» **Requests**:
- A) Switch "work force" to "workforce" and reproduce the positive safety article between "Randy Collins, vice" and "focuses on safety.", inclusive.
- B) According to the positive safety article, what award did Koppers Industries recently win?
- C) Finish out the next part of the positive safety article from where it stops.

Magazine article Occupational Hazards

The Power of Positive Safety: To Make Safety a Continuing Success, You Have to "Recognize It, Compliment It, Nurture It, Encourage It"

Magazine article Occupational Hazards

The Power of Positive Safety: To Make Safety a Continuing Success, You Have to "Recognize It, Compliment It, Nurture It, Encourage It"

Article excerpt

As director of risk management services for R&R Insurance, an insurance agency based in Waukesha, Wis., Frank Wegner visits a lot of workplaces and he has become adept at sizing up a company's culture. At a company like client E.R. Wagner, he said, creating a positive safety environment almost seems easy. Yet, he observed, "You try to take people in a totally negative culture and have them look at that company, and they will say, 'We can never do that.'" But according to the safety officials we contacted at four award-winning companies -- Air Systems Components, BASF, Koppers Industries and E.R. Wagner Casters & Wheels -- creating a positive safety culture is possible for any company. It takes work and continuing dedication, but it can be accomplished and the benefits result in fewer injuries, lower workers' compensation costs and a work force that is happier and more productive. Here is their advice on the key elements to have in place.

Culture and Leadership

It is fashionable for companies to identify their employees as their most important assets, but safety success is built on managers believing that and acting accordingly. "One of our core values is people," said Wade Fletcher, vice president and general manager of E.R. Wagner Casters & Wheels, Hutisford, Wisc. "Everybody has to get out of bed in the morning and go to work. We'd like this facility, and E.R. Wagner as a whole, to be a place that they feel good about going to. It is clean, organized, well-lit and safe."

Randy Collins, vice president, safety, health and environmental affairs for Koppers Industries, noted that his Pittsburgh-based company operates a multitude of locations in the United States and abroad that are relatively small. Traditionally, this has been reflected, he said, in a caring work force and family culture where "we know our workmates and their families." He said the company wants to maintain those good qualities even as it moves to incorporate increasingly sophisticated management systems. Recently, Koppers won the National Safety Council's Green Cross Safety Excellence Achievement Award, honoring its efforts to build a workplace culture and environment that focuses on safety.

» **Data block**:
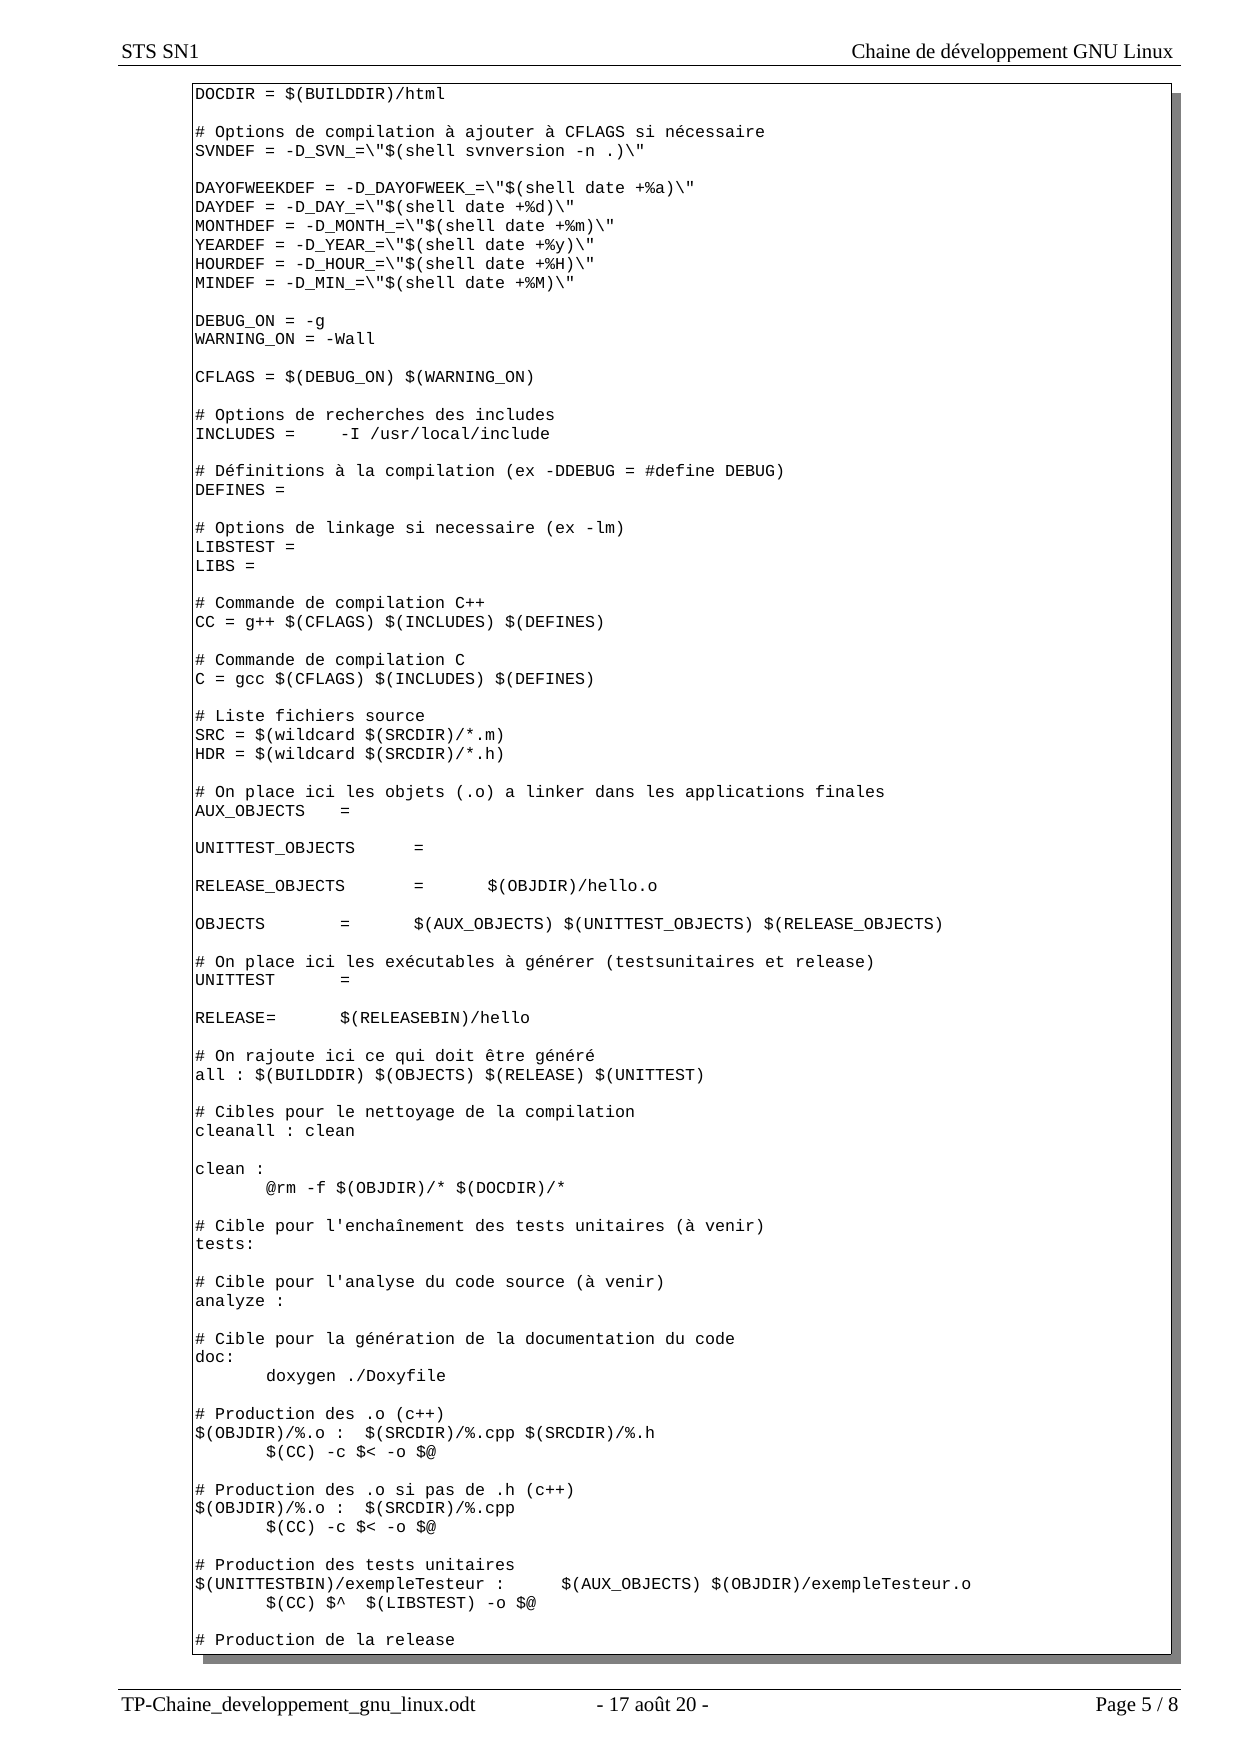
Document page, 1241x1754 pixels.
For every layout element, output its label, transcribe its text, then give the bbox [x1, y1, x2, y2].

» **The answers**:
- A)
Randy Collins, vice president, safety, health and environmental affairs for Koppers Industries, noted that his Pittsburgh-based company operates a multitude of locations in the United States and abroad that are relatively small. Traditionally, this has been reflected, he said, in a caring workforce and family culture where "we know our workmates and their families." He said the company wants to maintain those good qualities even as it moves to incorporate increasingly sophisticated management systems. Recently, Koppers won the National Safety Council's Green Cross Safety Excellence Achievement Award, honoring its efforts to build a workplace culture and environment that focuses on safety.

- B) The National Safety Council's Green Cross Safety Excellence Achievement Award.

- C)
Anita Orozco, who manages human resources and safety for Air Systems Components in Tucson, recalled that it was only a few years ago when "OSHA was pretty much at our door every single day." Changing the culture at the facility, which manufactures grills and registers for HVAC units, required "a lot of discipline" initially, she said, as company managers struggled to convince employees that they were serious about the new emphasis on safety. But now, she observed, "It's nice because we have employees who know that our top priority is not production or anything other than safety."

Making safety a value in the company requires more than simply good will. Top management needs to clearly communicate the importance of safety and hold managers and employees accountable for safety performance. At Koppers, for example, an executive-level council chaired by the CEO meets monthly to review injury statistics, accident reports and the steps taken to prevent or minimize the likelihood of recurrence. New policies and action steps are developed. Communications from the council, Collins noted, go out as a single voice from the chief executive. "There is real power to that," he noted. "It has been an important element of our improvement."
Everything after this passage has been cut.